Seu ministro das Finanças, Anton Siluanov, disse que Moscou defenderá com mais força a desdolarização da economia global e um novo sistema financeiro internacional. Após a invasão da Ucrânia, a Rússia foi banida do sistema financeiro de transações internacionais (Swift), o que afeta as transações com bancos do país. O tema também é de interesse da China, que vive uma disputa com os EUA e prefere fazer comércio com sua própria moeda, em vez do dólar.
Interesses
“Esses não são temas novos. O presidente anterior da China, Hu Jintao, já dava sinais de que isso interessava a Pequim, na época da crise de 2008”, disse Guilherme Casarões, professor de relações internacionais da FGV. “Mas eles são temas que se tornaram mais urgentes nos últimos anos.”
Se Rússia e China tentam antagonizar o Ocidente, Brasil e Índia evitam transformar o Brics em uma coalizão antiocidental. No entanto, com a expansão do bloco e a inclusão de autocracias mais próximas de Moscou e Pequim, esse equilíbrio se dilui.
“A dinâmica do bloco está em transição”, afirma Pedro Brites, professor da FGV. “Em termos relativos, o Brasil perdeu seu poder com a entrada de novos membros e a oportunidade de incluir um país latino-americano” – a Argentina chegou a ser convidada, mas o presidente Javier Milei recusou.
“O Brasil acabou ficando isolado, tanto em termos geopolíticos quanto no próprio alcance da sua política externa”, afirma Casarões. “Ela nunca foi dominante por razões óbvias. Mas uma coisa é não ser dominante e conseguir construir equilíbrio quando eram cinco membros, outra coisa é agora com dez.”
Liderança
Para Sarang Shidore, diretor do Programa Sul Global, do Quincy Institute, professor da Universidade George Washington, nem China nem Rússia deveriam falar pelas nações emergentes. “Sul Global é Brasil, Índia, África do Sul, e assim por diante. Suas perspectivas estão longe de serem as mesmas de China e Rússia”, disse. Não à toa, a diplomacia chinesa foi habilidosa em fazer de suas pautas os debates centrais das últimas cúpulas do Brics, incluindo a escolha dos novos membros. Este também será um dos pontos de atrito da cúpula.
Venezuela
Se antes havia divergências consideráveis entre os cinco membros, o dobro de participantes, de formatações econômicas e políticas tão distintas, pode dificultar ainda mais os consensos “Será importante observar se os países conseguem avançar em resultados efetivos após a ampliação”, disse Brites. “O importante será ver que tipo de aporte os novos membros trarão para as discussões.”

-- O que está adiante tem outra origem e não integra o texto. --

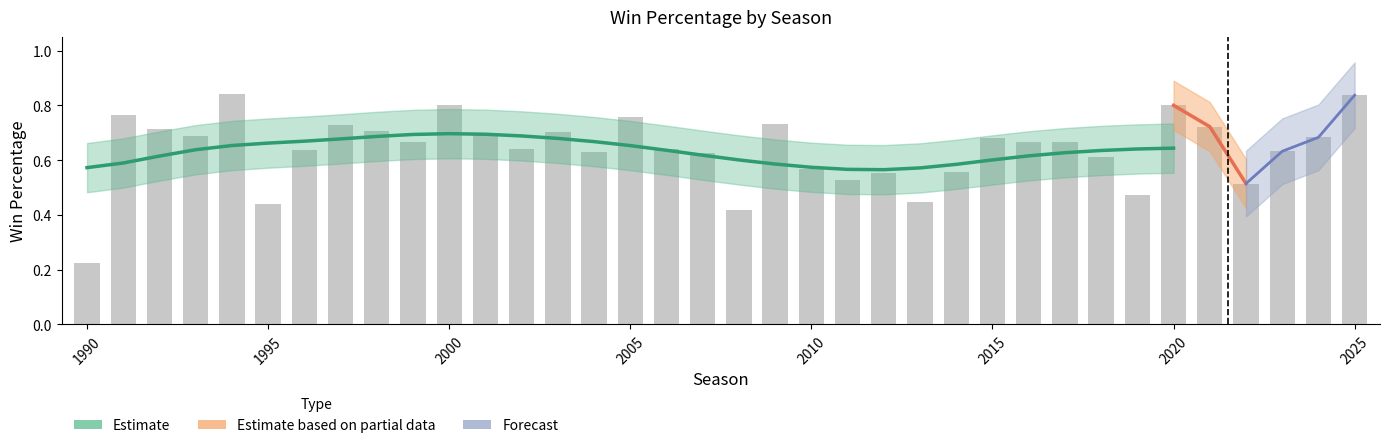

What is the sum of all values?

23.0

O que deve avançar, segundo Brites e Shidore, são as discussões sobre os critérios para adesão de novos membros e a sugestão russa de incluir parceiros observadores. Novamente, a China tende a sair ganhando e o Brasil, perdendo.
“A grande expectativa da cúpula é com o processo de adesão. Se passaram dez meses desde a entrada de novos membros e se espera que a expansão continue e se defina quais serão os critérios futuros”, afirmou Shidore.
“Se o Brics continuar se expandindo de acordo com os interesses da China, a chance de o Brasil sobrar como um dos pouquíssimos membros democráticos é muito grande”, disse Casarões. “Os critérios de expansão poderão ser mais ou menos objetivos, mas dificilmente tornarão o Brasil mais influente no médio prazo dentro do bloco. E ainda pode acontecer o efeito contrário.”
O grande risco, de acordo Casarões, é que, em uma futura expansão do Brics, o próximo país latino-americano a aderir seja a Venezuela, o que deixaria o Brasil em uma saia ainda mais justa China, Irã e Rússia veem com simpatia a entrada de Caracas no bloco. Lula, no entanto, já sinalizou a interlocutores e assessores que vetaria a manobra.